After rehearing the case en banc, we reject this reasoning, which, carried to its logical — or illogical — conclusion, would preclude courts from recognizing even intentional murder as a categorically violent crime because, presumably, it is just as possible for a defendant to cause a person’s death by omission when the defendant’s specific intent is to kill, see N.Y. Penal Law § 125.25(1) (second-degree murder), as when his specific intent is to cause serious physical injury, see id. § 125.20(1) (first-degree manslaughter).  We decline to take the law down a path leading so far from the violent reality of these two most serious, intentionally injurious homicide crimes.

Disconcertedly, the majority needed 50 more pages to explain why first-degree manslaughter in New York qualifies as a federal "violent crime," and then concurring and dissenting opinions needed 70 more pages to debate a formalistic legal matter that is an awful artifice of poorly conceived and constructed federal sentencing law.  With the rocky jurisprudence of this case and the horrors of so many others, I would love to time warp back to the drafting of ACCA and urge a whole new approach to federal sentencing.  

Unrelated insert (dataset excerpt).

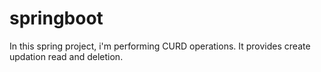 # springboot
In this spring project, i'm performing CURD operations.
It provides create updation read and deletion.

March 2, 2021 at 06:50 PM | Permalink

Comments

Yes, it would be far better to ditch the ACCA and instead increase reliance on criminal history. Perhaps a criminal history level could be worth two offense levels in the table, rather than one as it is currently.

Posted by: William C Jockusch | Mar 2, 2021 10:39:17 PM

Armed Career Criminal Jurisprudence can lead to so many results that defy common sense on both ends of the sentencing spectrum -- extremely serious crimes like the two counts of first degree manslaughter this defendant has, and dramatic over-sentencing for crimes a simple as possession of a single bullet or shotgun shell (but no gun). I was incarcerated with many people serving ACCA sentences from 15 years to life. In my opinion, about 20% did not deserve the harsh ACCA sentences they received. One guy who did deserve his life sentence had already served 10 years in a Florida prison for murder before he was 30 years old. Upon release and while on parole, he acquired an SKS assault rifle and began robbing drug dealers. He was turned in a by roommate's dinner guest, to whom he had told his whole story and even shown the SKS assault rifle (don't you show your firearms to dinner guests?). The dinner guest was soon arrested for other crimes, for which he was facing a long sentence. The prosecutors asked him if he knew anything about any other serious crimes, and did he want to help himself? HE received a 5K Motion for giving them the guy with the SKS assault rifle. And that man deserves his life sentence; he is extremely violent and has no regard for the laws and rules of civilized society. But then there is the guy I met who got a 15 year ACCA sentence for "constructive possession" of a single shotgun shell in the door pocket of his father's pickup truck. 15 years doesn't make any sense to me.